Papua New Guinea is very diverse in its cuisine, from fresh barramundi cod cooked in a wrapping of banana leaves, boiled and roasted chestnuts and fresh fruit that would make any mouth water. Great care has been taken to make sure that the food is abundant and good. Local villagers have been taught the art of bread making and food presentation by several visiting chefs.
Our new chefs have been able to bring their own unique list of ingredients and recipes to the table at Tawali. Local farmers raise the fruits and vegetables served at Tawali and we take great pride in the freshness and variety of the foods we serve. Breads are fresh made as well as desserts and snacks and beverages are easily available.
Besides the beautiful main dining room guests are able to dine outside on the veranda overlooking the rainforest. The dining room features 18 foot carved totems, beautiful hand-crafted wood details and a spectacular wall containing a collection of rare bottles found on dives in Samurai Bay.
Three buffet style meals are served daily. Snacks, juices, coffee and tea throughout the day are included. Canned sodas and alcoholic beverages are available for purchase at the Tawali bar.
Villagers in Milne Bay depend a great deal on what is found in the rainforest to feed their families, mango, papaya (paw paw), chestnuts and pineapple are abundant, as well as several varieties of banana and coconut. In fact there is a new variety of dwarf coconut in PNG and they are being planted so that the coconuts will be easier to pick and won't brain you if they fall on your head.
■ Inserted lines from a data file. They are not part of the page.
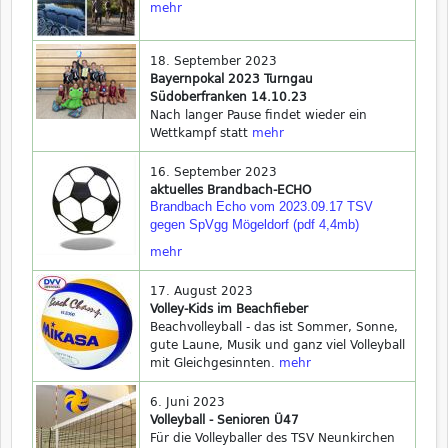
mehr
18. September 2023
Bayernpokal 2023 Turngau
Südoberfranken 14.10.23
Nach langer Pause findet wieder ein
Wettkampf statt
mehr
16. September 2023
aktuelles Brandbach-ECHO
Brandbach Echo vom 2023.09.17 TSV
gegen SpVgg Mögeldorf (pdf 4,4mb)
mehr
17. August 2023
Volley-Kids im Beachfieber
Beachvolleyball - das ist Sommer, Sonne,
gute Laune, Musik und ganz viel Volleyball
mit Gleichgesinnten.
mehr
6. Juni 2023
Volleyball - Senioren Ü47
Für die Volleyballer des TSV Neunkirchen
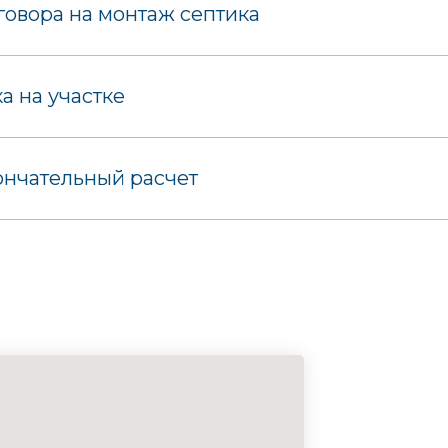
овора на монтаж септика
 на участке
ончательный расчет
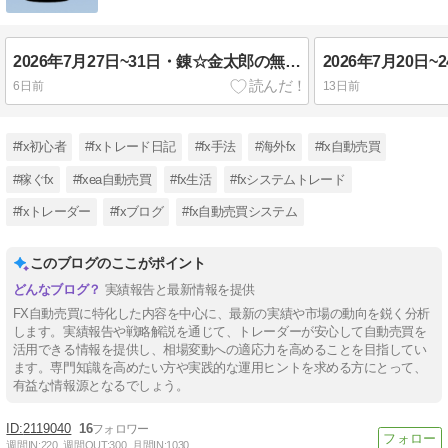
2026年7月27日~31日・錬☆金太郎の無料配布EA実績報告・FX自動売買
6日前
13日前
#fx初心者
#fxトレード日記
#fx手法
#海外fx
#fx自動売買
#稼ぐfx
#fxea自動売買
#fx生活
#fxシステムトレード
#fxトレーダー
#fxブログ
#fx自動売買システム
このブログのここがポイント
実績報告と最新情報を提供
FX自動売買に特化した内容を中心に、最新の実績や市場の動向を鋭く分析
します。実績報告や戦略解説を通じて、トレーダーが安心して自動売買を
活用できる情報を提供し、相場変動への適応力を高めることを目指してい
ます。専門知識を高めたい方や実践的な運用ヒントを求める方にとって、
有益な情報源となるでしょう。
2119040
16
週間IN:
220
週間OUT:
300
月間IN:
1030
Tawali has six of them planted in the garden area. Then there are the garden vegetables grown here, eggplant, many different squash (all called pumpkin), limes (called lemons) and lemons (called limes), tomatoes, cucumber, lemongrass, herbs and of course, bettlenut. Because the ground is so rich and fertile and the growing season year round there is much opportunity for villagers to grow plenty of food for themselves and for market. One problem though has always been getting their vegetables to market.
The trip to the market in Alotau is expensive and unreliable, many times villagers will sit and wait for a public transport bus for a full day without being able to get to town. Many just take the time and walk to Alotau which can be a two day trek using mountain passes and trails.
Protein is more of a challenge, everyone knows how to fish by a very young age and a wide variety of fish is available, but villagers must fish daily. Then there are the pigs. By driving down the road it would seem that everyone in the villages must have at least 5 pigs, yet pigs are still a prize possession (just hit one with your car and you will find out how prized) and they have always been a sign of wealth, and as such you will see them depicted in all of PNG art forms.
Fish when not eaten fresh are smoked over open coals made from coconut husks. Pig is roasted in pits till the meat falls from the bones. If you want you can try this while at Tawali, it is always amusing for the locals to watch.